Error handling semantics:
- If hook.OnRun is nil, Schedule returns ErrNoOnRunProvided.
- If the input context is already done on entry, Schedule returns its cancellation cause without scheduling OnRun.
- If timeout <= 0, Schedule returns ErrTimeout without scheduling OnRun.
- Errors returned from OnRun are routed to hook.OnError (if set) and are not returned from Schedule. Schedule only reports errors related to scheduling (timeout/cancellation before a slot is acquired).

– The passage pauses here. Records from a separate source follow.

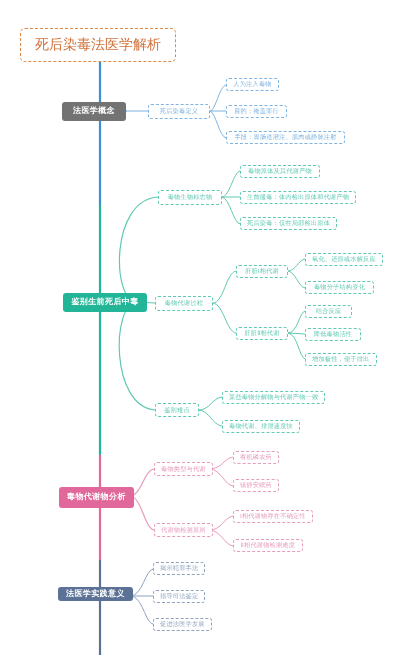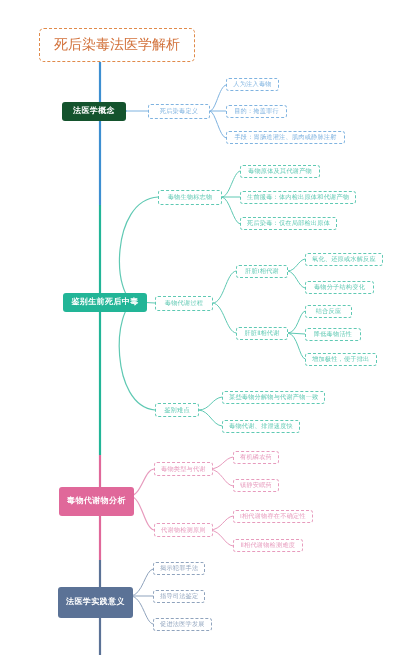"死后染毒法医学解析" div.node { left: 39px -> 20px }
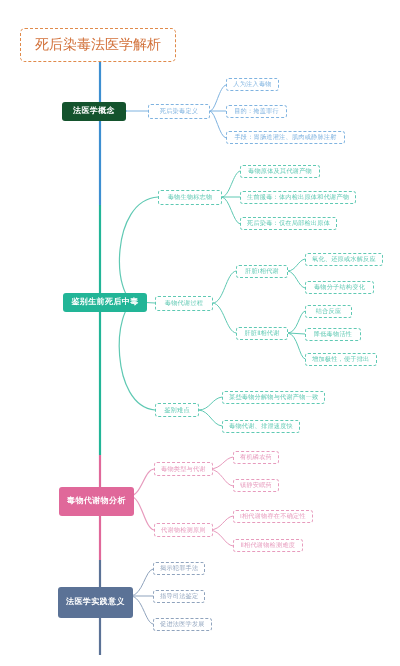"法医学概念" div.node { background: #14532d -> #737373 }
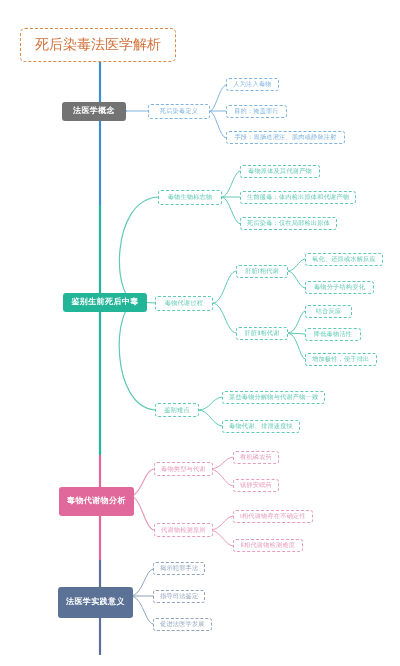"毒物代谢物分析" div.node { height: 29px -> 21px }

- Once a handler has been scheduled successfully, Schedule returns nil even if the derived context later expires while the handler is still running.
To wait for all scheduled handlers to complete, call Worker.Wait.
func (*Worker) Wait ¶
func (w *Worker) Wait()
Wait blocks until all handlers that have been successfully scheduled have completed.
It does not cancel running handlers. Cancellation is controlled by the contexts provided to Worker.Schedule and observed by the handlers themselves. Wait can be called multiple times; each call waits for the currently scheduled work to finish.